(Items drawn from a dataset)
######
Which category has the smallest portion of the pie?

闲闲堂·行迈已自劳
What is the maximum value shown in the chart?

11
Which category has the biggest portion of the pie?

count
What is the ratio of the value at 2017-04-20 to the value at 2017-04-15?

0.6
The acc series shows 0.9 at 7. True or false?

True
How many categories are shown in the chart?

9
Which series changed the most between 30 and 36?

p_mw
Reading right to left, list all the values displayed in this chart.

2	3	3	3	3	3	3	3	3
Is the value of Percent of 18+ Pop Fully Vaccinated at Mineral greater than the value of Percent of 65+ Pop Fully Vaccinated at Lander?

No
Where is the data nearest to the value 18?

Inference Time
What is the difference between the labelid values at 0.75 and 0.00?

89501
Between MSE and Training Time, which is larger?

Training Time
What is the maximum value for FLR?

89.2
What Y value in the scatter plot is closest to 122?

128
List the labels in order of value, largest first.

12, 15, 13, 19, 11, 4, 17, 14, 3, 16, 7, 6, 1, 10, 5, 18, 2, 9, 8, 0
######
**Problem description**
Please set down every item above word for word, keeping each line in its original order and form.

**The answer**
Which category has the smallest portion of the pie?

闲闲堂·行迈已自劳
What is the maximum value shown in the chart?

11
Which category has the biggest portion of the pie?

count
What is the ratio of the value at 2017-04-20 to the value at 2017-04-15?

0.6
The acc series shows 0.9 at 7. True or false?

True
How many categories are shown in the chart?

9
Which series changed the most between 30 and 36?

p_mw
Reading right to left, list all the values displayed in this chart.

2	3	3	3	3	3	3	3	3
Is the value of Percent of 18+ Pop Fully Vaccinated at Mineral greater than the value of Percent of 65+ Pop Fully Vaccinated at Lander?

No
Where is the data nearest to the value 18?

Inference Time
What is the difference between the labelid values at 0.75 and 0.00?

89501
Between MSE and Training Time, which is larger?

Training Time
What is the maximum value for FLR?

89.2
What Y value in the scatter plot is closest to 122?

128
List the labels in order of value, largest first.

12, 15, 13, 19, 11, 4, 17, 14, 3, 16, 7, 6, 1, 10, 5, 18, 2, 9, 8, 0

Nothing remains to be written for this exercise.